Given passage:
=-=-=
Thinking Better By Reading With Intention

Why do I read? The many ways vary depending on context. Reading purely for entertainment means lazing in a hammock while reading some fiction cover to cover. Studying for a class means leaning over a textbook, maybe with reference material on the side. Poetry gets read aloud, savoring each word, for an audience (real or imagined). I gained something different from each way. Still, I kept feeling that there was something more to be done. Reading takes time and effort, and I wasn’t sure I was getting as much as I wanted from it. It’s been nearly a decade since I first started thinking about this, and my approach has changed a lot.

Unstructured Curiosity

My default way of reading was to choose something that sounds interesting and start reading from page 1. I’d read one word after the next until I reached the end, then put the book down, and that would usually be the end of it. I’d be left with a warm fuzzy about whether it was a “good book” and some of the most memorable parts.
=-=-=
Input for this task:

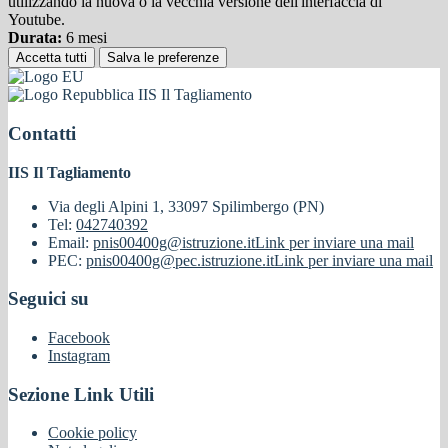
utilizzando la nuova o la vecchia versione dell'interfaccia di
Youtube.
Durata:
6 mesi
Accetta tutti
Salva le preferenze
IIS Il Tagliamento
Contatti
IIS Il Tagliamento
Via degli Alpini 1, 33097 Spilimbergo (PN)
Tel:
042740392
Email:
pnis00400g@istruzione.it
Link per inviare una mail
PEC:
pnis00400g@pec.istruzione.it
Link per inviare una mail
Seguici su
Facebook
Instagram
Sezione Link Utili
Cookie policy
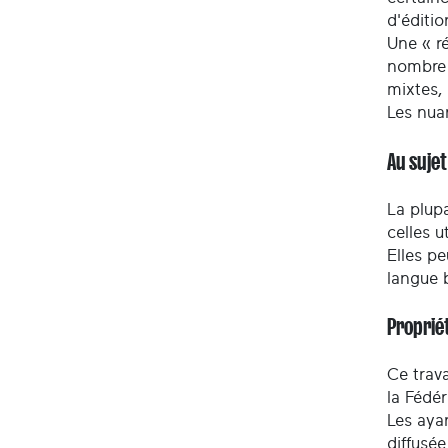
d'éditio
Une « ré
nombre 
mixtes,
Les nua
Au suje
La plupa
celles u
Elles pe
langue 
Propriét
Ce trava
la Fédé
Les ayan
diffusée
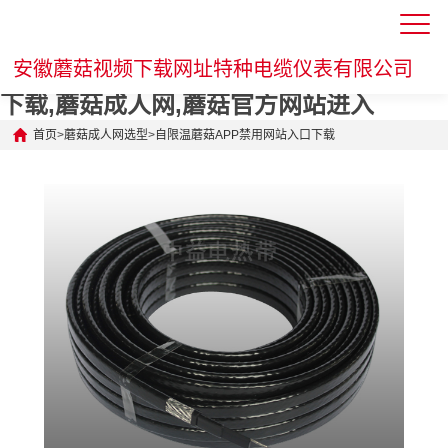
蘑菇视频下载网址,蘑菇APP禁用网站入口
安徽蘑菇视频下载网址特种电缆仪表有限公司
下载,蘑菇成人网,蘑菇官方网站进入
首页
>
蘑菇成人网选型
>
自限温蘑菇APP禁用网站入口下载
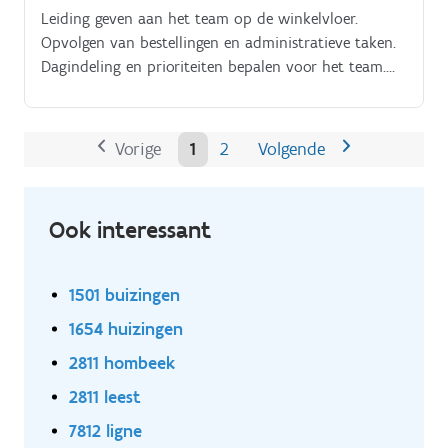
Leiding geven aan het team op de winkelvloer.
Opvolgen van bestellingen en administratieve taken.
Dagindeling en prioriteiten bepalen voor het team.
Studenten en flexi’s begeleiden en sturen.
Vorige
1
2
Volgende
Ook interessant
1501 buizingen
1654 huizingen
2811 hombeek
2811 leest
7812 ligne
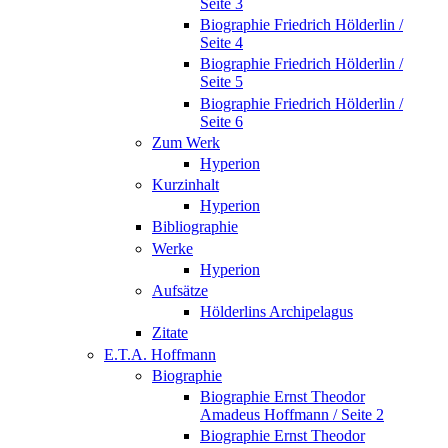
Seite 3
Biographie Friedrich Hölderlin /
Seite 4
Biographie Friedrich Hölderlin /
Seite 5
Biographie Friedrich Hölderlin /
Seite 6
Zum Werk
Hyperion
Kurzinhalt
Hyperion
Bibliographie
Werke
Hyperion
Aufsätze
Hölderlins Archipelagus
Zitate
E.T.A. Hoffmann
Biographie
Biographie Ernst Theodor
Amadeus Hoffmann / Seite 2
Biographie Ernst Theodor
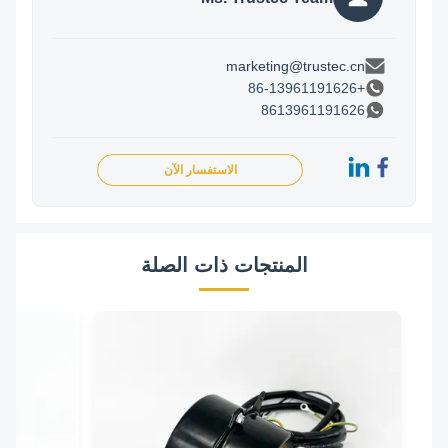
marketing@trustec.cn
+86-13961191626
8613961191626
الاستفسار الآن
المنتجات ذات الصلة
=-=-=
Problems to solve:
1) Could you quote the essay on reading with intention, starting at "Unstructured Curiosity" and ending at "most memorable parts."?
2) Which rows contain the string "Hoffmann"? Show each of them in full.
The essay on reading and the rows above have nothing to do with each other.

Problem solutions:
1)
Unstructured Curiosity

My default way of reading was to choose something that sounds interesting and start reading from page 1. I’d read one word after the next until I reached the end, then put the book down, and that would usually be the end of it. I’d be left with a warm fuzzy about whether it was a “good book” and some of the most memorable parts.

2)
E.T.A. Hoffmann
Amadeus Hoffmann / Seite 2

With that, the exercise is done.